19. The appellants however have filed an application for amendment under Order VI Rule 17 of Civil Procedure Code for incorporation of a relief by way of recovery of possession before this Court. 20. Drawing our attention to the said application, Mr. Roy, learned advocate, appearing for the appellants invited us to admit this appeal and send the appeal back on remand to the learned Trial Court after allowing the application for amendment. 21. Here is the case where we find that even in the R.S. record of rights, the names of the defendant were recorded.
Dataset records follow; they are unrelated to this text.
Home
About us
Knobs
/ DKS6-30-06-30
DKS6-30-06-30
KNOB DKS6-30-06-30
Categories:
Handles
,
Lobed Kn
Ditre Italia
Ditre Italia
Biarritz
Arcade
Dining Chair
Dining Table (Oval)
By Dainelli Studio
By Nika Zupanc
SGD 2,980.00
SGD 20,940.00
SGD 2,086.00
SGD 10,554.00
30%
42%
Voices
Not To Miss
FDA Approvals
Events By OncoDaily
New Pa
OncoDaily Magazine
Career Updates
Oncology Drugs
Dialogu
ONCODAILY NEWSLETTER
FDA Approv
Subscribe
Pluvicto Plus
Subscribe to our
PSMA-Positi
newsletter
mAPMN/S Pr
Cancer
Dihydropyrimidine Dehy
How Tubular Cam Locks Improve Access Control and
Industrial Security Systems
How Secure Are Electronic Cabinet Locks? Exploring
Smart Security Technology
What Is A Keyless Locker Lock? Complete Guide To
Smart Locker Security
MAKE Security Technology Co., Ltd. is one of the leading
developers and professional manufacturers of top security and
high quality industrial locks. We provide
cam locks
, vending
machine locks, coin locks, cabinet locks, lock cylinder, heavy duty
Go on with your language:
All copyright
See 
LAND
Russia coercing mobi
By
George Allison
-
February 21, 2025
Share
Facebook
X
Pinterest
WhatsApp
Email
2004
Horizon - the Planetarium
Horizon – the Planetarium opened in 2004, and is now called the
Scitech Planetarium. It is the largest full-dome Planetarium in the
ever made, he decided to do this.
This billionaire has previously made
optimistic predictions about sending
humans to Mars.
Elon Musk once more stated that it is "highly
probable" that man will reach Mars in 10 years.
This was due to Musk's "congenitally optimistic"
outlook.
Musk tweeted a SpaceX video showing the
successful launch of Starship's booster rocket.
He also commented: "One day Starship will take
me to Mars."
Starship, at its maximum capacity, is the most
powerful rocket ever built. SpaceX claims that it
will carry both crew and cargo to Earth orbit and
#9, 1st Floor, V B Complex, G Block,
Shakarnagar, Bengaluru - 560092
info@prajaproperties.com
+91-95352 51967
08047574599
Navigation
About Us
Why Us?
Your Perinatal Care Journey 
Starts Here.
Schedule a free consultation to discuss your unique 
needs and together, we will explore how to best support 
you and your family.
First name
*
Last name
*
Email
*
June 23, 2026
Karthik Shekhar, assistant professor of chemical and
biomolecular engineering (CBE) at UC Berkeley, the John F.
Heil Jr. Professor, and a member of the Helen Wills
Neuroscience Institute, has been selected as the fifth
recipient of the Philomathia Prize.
The R.S. record of rights was finally published in the year 1956. Though the plaintiffs alleged that they were dispossessed by the defendants some time in the year 1992; but still then, no relief for recovery of possession was claimed by them within the period of limitation. 22. Even if we allow the application for amendment permitting the plaintiffs to amend the plaint and thereby a relief for recovery of possession is allowed to be incorporated in the plaint, still then, we are of the view that such relief will be barred by limitation and as such, we do not find any justifiable reason in allowing the application for amendment and sending it back to the learned Trial Court for rehearing. 23. We, thus, do not find involvement of any substantial question of law in this Second Appeal. 24. We, thus, decline to admit this appeal under the provision of Order 41 Rule 11 of the Code of Civil Procedure. 25. The appeal is, thus, dismissed. 26. Since the appeal is dismissed, the applications filed in connection with this appeal are deemed to be disposed of.